Et voilà que l’on reparle de l’affaire Thomas Sankara. La tragédie de la disparition du président du Conseil National de la Révolution a beau être vieille d’un quart de siècle, l’énigme reste entière, et le mystère qui l'entoure a du mal à se faire réellement enterrer. Cette fois-ci, ceux qui la secouent ne proviennent pas des habitants du pays des hommes intègres ; ils le font depuis les bords de la Seine, dans l’Hexagone de nos ancêtres les Gaulois : des députés du Front de Gauche, aidés dans leur démarche par Europe Ecologie-Les Verts, ont tout récemment déposé une demande d’enquête parlementaire aux fins, disent-ils, de dévoiler la vérité sur une éventuelle implication de la France dans l’assassinat du président Sankara le 15 octobre 1987.

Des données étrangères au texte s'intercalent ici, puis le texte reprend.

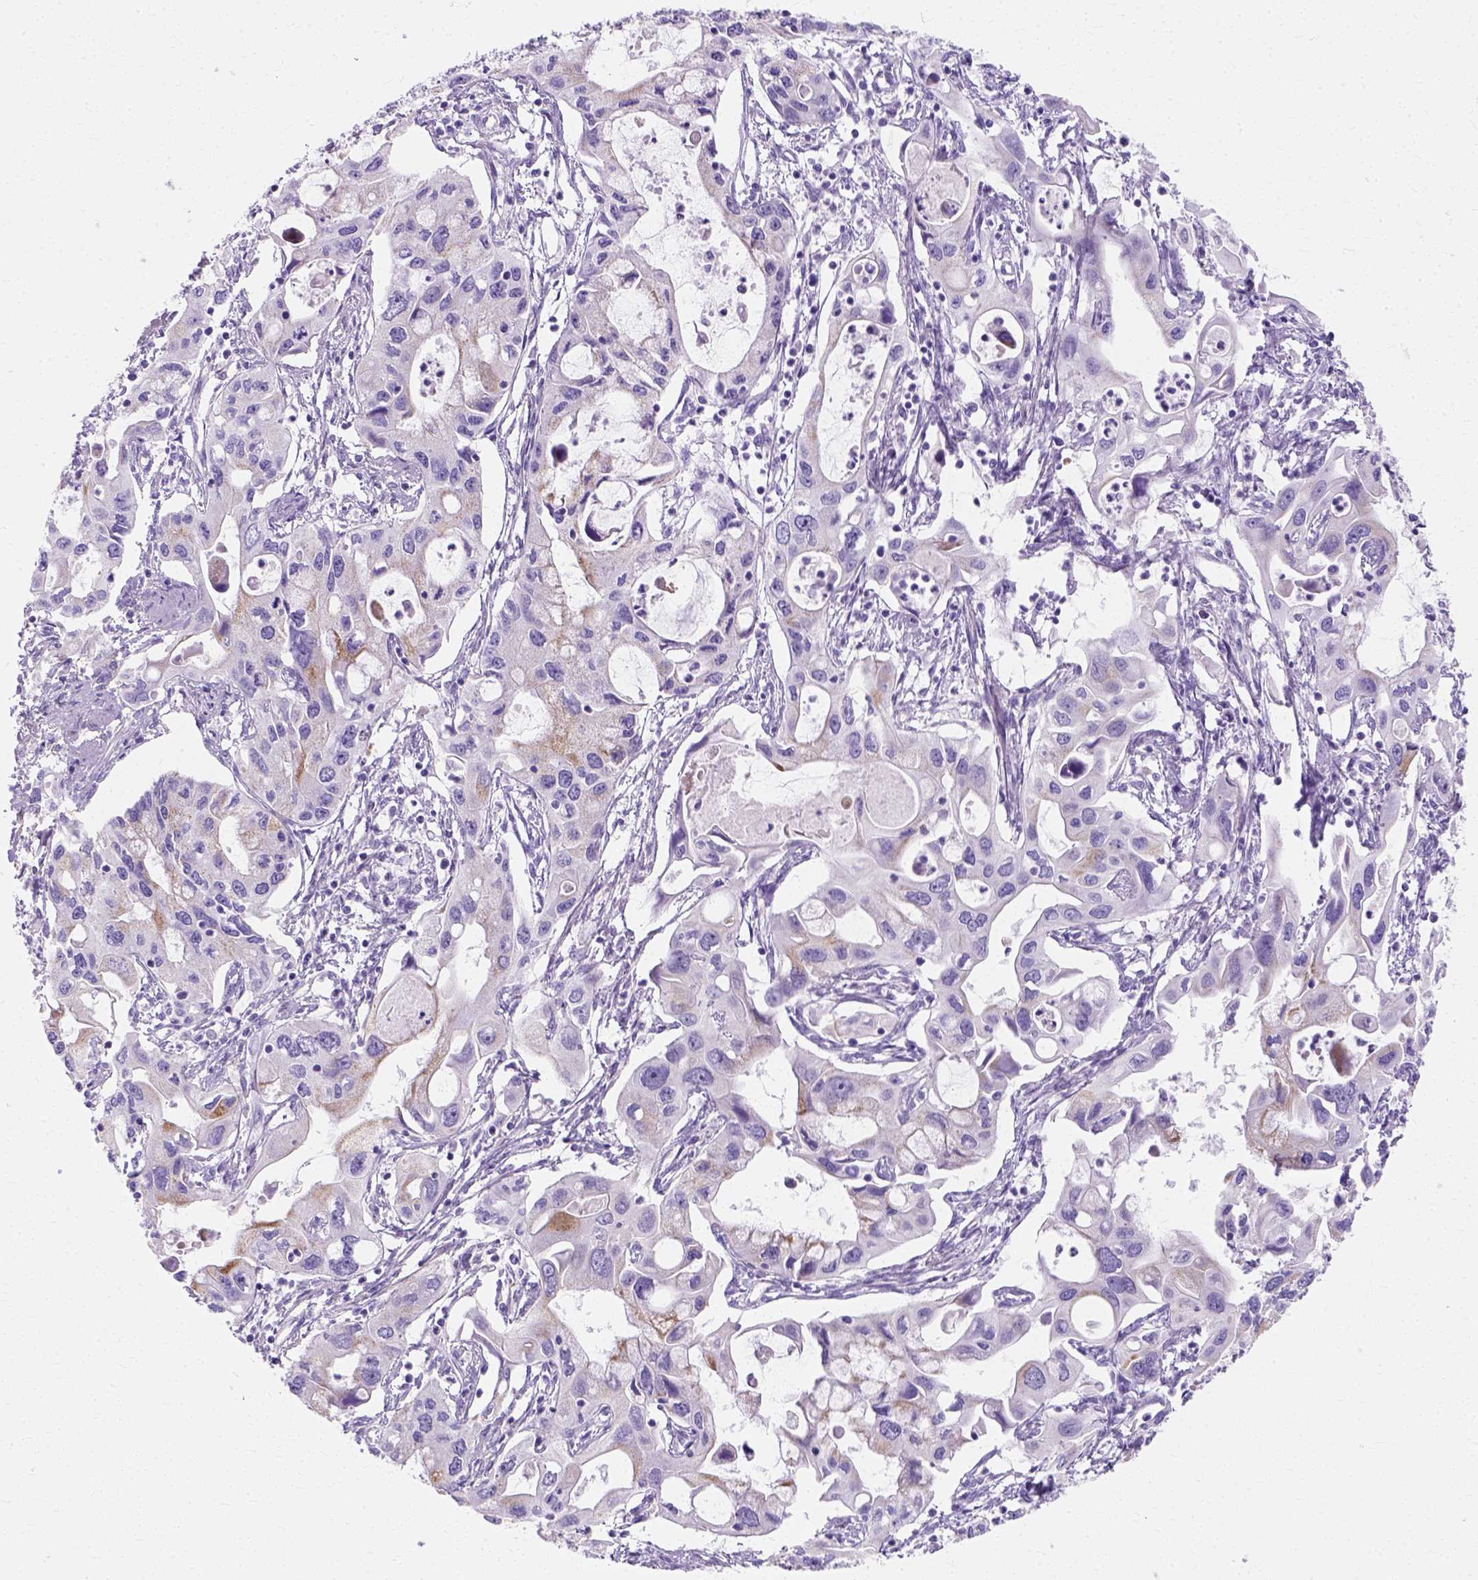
{"staining": {"intensity": "moderate", "quantity": "<25%", "location": "cytoplasmic/membranous"}, "tissue": "pancreatic cancer", "cell_type": "Tumor cells", "image_type": "cancer", "snomed": [{"axis": "morphology", "description": "Adenocarcinoma, NOS"}, {"axis": "topography", "description": "Pancreas"}], "caption": "Immunohistochemical staining of human pancreatic cancer (adenocarcinoma) exhibits low levels of moderate cytoplasmic/membranous protein staining in about <25% of tumor cells.", "gene": "MYH15", "patient": {"sex": "male", "age": 60}}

Certes, une commission d’enquête du genre ne s’assimile pas à une action judiciaire, et les initiateurs de l’entreprise ne pèsent pas de la lourdeur des pachydermes dans le landerneau politique français, il faut l’accepter, cependant la chose vaut son pesant de coup d’éclat, la chose est indéniable, et c’est en cela qu’elle mettra sans doute du baume au cœur de ceux qui, dans la famille ou le cercle des amis et partisans de Tom Sank, ont toujours juré qu’ils feraient des pieds et des mains pour que son assassinat révèle toutes ses vérités. Le coup d’éclat des parlementaires français, au-delà de sa motivation invoquée, participe sans doute de cette recherche obstinée de la vérité.
Cependant, il est permis que l’on se pose de légitimes questions quant à son aboutissement : jusqu’où ira-t-on ? L’interrogation est d’autant plus légitime que, dans cette même France en juin 2011, une requête similaire avait été introduite… et à ce jour elle n’a rien produit de vraiment palpable.
Que produira la demande actuelle ? Quelles conclusions pourra-t-on en tirer ? Il faudra sans doute attendre pour le savoir. Mais d’ores et déjà nul ne doute que chacun sait que la résolution du mystère de l’assassinat de Thomas Sankara tient plus du politique que du judiciaire. A tel point que l’on peut légitimement se demander si c’est la quête de la vérité qui meut les initiateurs de l’enquête ou une certaine volonté de faire mauvaise presse à ceux que beaucoup, à tort ou à raison, tiennent pour responsables et coupables d'une tragédie qui semble vouée à faire couler beaucoup de salive et d’encre, ce, peut-être pour longtemps encore.
Personne à ce jour ne se risquerait à prédire la teneur des résultats de l’enquête parlementaire française ; mais quant aux dégâts en matière d’image, ils se feront très vite visibles. A supposer qu’il s’agisse là du but non avoué des auteurs de l’initiative, ils pourront alors se vanter d’avoir atteint leur objectif.
Pour le reste, le fond de l’affaire, il faudra sans doute attendre ; pendant combien de temps encore ? nul ne le sait vraiment. Tout au plus, peut-on espérer qu’un jour, la bien patiente Histoire saura dénouer les fils de la vérité et des mensonges dont a été ourdie une tragédie qui, à ce jour, divise les Burkinabé, déchaîne les passions et garde jalousement tous ses secrets.